Daremos um exemplo claro. Há meses que revistas de grande circulação nacional, especialmente a revista Época, vêm publicando reportagens procurando convencer a opinião pública de que Lula teria cometido crimes fazendo lobby para grandes empreiteiras nacionais.

Nesta semana, quando o Ministério Público da Suíça denunciou que o presidente da Câmara dos Deputados tem 10 contas secretas naquele país, o que fizeram essas revistas, em tese dedicadas a bem informar a opinião pública? Voltaram a assestar suas baterias contra Lula.

Substituíram a divulgação da corrupção comprovada, pela divulgação de crimes fictícios.

Misturando meias verdades, informações distorcidas e uma alta dose de imaginação voltaram a criar uma precária peça de ficção policial, travestida de reportagem objetiva e imparcial.

Aparentemente só é correto se empenhar para gerar empregos nos EUA, a Europa e na China. Quem se empenha em gerar empregos no Brasil, como Lula, é criminoso.

Essa é a época em que vivemos. Na época do ódio e do vale-tudo. Na época do vale-tudo contra o "comunismo", o "bolivarianismo" e o "lulopetismo". Na época do vale–tudo contra o mandato popular. Na triste época do vale-tudo contra Lula, o melhor presidente da história recente do país. O ex-presidente que hoje é o rosto do Brasil no mundo. Na horrorosa época em que quem defende o Brasil e suas empresas, como Lula, é apresentado como criminoso.

Vivemos a época em que até mesmo os mortos precisam ser profanados e criminalizados.

É dessa forma que se gera sistematicamente o ódio contra o PT. É dessa forma que se choca o ovo da serpente desse neofascismo brasileiro. E desse modo que a democracia do Brasil chegou ao lamentável ponto em que a ameaça do golpe tornou-se concreta.

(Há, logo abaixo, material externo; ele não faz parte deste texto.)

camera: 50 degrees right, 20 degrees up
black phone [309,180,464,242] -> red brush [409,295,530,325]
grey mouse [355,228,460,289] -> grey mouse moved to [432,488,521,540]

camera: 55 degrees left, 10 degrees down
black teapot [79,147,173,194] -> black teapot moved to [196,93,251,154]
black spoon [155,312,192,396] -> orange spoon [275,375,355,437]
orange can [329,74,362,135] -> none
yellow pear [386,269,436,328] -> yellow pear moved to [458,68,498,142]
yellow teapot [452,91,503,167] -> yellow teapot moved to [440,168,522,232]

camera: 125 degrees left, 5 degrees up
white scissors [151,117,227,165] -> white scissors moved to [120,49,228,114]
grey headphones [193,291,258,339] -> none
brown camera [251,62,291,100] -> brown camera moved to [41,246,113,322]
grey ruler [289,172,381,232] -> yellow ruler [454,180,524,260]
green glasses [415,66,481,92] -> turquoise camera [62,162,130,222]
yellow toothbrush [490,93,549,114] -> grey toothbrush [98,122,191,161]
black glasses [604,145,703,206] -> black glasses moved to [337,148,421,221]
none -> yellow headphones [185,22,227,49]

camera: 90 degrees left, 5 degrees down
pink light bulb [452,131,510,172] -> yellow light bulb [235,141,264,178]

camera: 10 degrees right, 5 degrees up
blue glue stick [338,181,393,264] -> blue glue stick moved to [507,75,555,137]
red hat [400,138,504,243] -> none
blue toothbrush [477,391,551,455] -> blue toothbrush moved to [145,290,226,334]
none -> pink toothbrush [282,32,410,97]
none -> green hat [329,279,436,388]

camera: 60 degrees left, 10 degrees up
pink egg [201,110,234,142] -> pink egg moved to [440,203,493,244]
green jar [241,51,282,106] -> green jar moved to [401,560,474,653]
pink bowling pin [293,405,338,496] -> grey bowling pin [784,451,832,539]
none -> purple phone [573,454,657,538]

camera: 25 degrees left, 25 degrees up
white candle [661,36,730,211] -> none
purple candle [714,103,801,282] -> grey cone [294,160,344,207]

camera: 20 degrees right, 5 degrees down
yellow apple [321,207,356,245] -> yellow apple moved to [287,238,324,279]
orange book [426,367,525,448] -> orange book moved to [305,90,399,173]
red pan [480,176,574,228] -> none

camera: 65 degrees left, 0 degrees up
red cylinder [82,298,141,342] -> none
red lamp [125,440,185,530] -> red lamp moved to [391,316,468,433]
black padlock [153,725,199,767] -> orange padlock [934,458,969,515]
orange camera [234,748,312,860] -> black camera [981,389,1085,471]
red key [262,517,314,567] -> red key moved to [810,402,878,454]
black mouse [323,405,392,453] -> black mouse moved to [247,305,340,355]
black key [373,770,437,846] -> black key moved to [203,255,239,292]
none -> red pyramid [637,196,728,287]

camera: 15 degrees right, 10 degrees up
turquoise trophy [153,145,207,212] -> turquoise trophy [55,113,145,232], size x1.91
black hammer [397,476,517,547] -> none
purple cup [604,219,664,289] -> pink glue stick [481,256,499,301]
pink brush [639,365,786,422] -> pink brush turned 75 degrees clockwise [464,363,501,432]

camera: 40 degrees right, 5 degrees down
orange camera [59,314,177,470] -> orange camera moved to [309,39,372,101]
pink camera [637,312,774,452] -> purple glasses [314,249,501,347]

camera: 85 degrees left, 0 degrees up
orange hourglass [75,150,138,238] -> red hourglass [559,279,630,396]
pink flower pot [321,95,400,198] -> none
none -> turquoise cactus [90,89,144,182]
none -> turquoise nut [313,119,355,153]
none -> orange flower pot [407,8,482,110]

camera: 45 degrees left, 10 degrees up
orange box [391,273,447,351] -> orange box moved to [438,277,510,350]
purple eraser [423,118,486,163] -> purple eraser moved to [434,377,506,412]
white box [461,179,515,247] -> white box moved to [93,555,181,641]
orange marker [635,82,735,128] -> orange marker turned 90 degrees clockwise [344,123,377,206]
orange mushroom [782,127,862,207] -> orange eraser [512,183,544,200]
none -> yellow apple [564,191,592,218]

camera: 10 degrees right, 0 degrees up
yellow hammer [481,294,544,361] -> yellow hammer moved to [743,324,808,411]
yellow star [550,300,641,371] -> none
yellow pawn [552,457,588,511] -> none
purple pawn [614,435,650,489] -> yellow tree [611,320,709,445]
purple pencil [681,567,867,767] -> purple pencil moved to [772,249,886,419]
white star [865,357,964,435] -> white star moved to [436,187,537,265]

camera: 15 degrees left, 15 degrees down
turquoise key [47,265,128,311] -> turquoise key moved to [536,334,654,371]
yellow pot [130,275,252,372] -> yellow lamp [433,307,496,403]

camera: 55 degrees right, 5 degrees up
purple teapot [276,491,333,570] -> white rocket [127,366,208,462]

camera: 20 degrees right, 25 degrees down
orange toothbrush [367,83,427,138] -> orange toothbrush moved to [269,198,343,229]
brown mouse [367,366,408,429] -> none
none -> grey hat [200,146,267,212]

Não se enganem. Quem profanou os velórios de Dutra não foram os pobres robôs do ódio que lá jogaram panfletos desejando a morte de petistas.

Quem profanou Dutra foram publicações como Época, Veja e várias outras, que se esmeram em cevar o ódio contra o PT, com suas matérias distorcidas e mentirosas. Quem profanou Dutra foram também os setores irresponsáveis da oposição, que apostam no quanto pior melhor e no golpismo. Esses são os grandes responsáveis.

E quem profana mortos, é capaz de profanar tudo. É capaz de profanar tudo o que é vivo. É capaz de profanar a democracia. É capaz, sobretudo, de matar tudo o que é humano dentro de nós.

Esse ódio ao PT, e especialmente a Lula, tem, entretanto, uma origem.

O medo.

Eles têm medo dessa liderança. E não é só por causa da sucessão presidencial em 2018. Eles têm medo do que essa liderança é capaz aqui e agora.

Lula é a única liderança política brasileira capaz de catalisar uma oposição efetiva à destruição do modelo nacional e popular que elevou à cidadania 40 milhões de brasileiros. Lula é a única personalidade política que tem carisma e legitimidade para dar limites à voracidade do capital e à restauração do neoliberalismo no Brasil.

Lula é o oposto do ódio. Lula é esperança.

É necessário matá-la, destruí-la, para que triunfe definitivamente o pessimismo e o ódio que nos conduzirão ao passado obscuro da desigualdade e da pobreza.

É necessário matar o humano, pois não há humanidade sem esperança, sem perdão e sem tolerância.

Mas estão mexendo com pólvora. Um povo que perde a sua esperança é um povo que perde a capacidade de perdoar os seus algozes.

O povo não odeia, mas não esquece quem lhe fez mal e, sobretudo, não olvida aqueles poucos que por ele lutaram.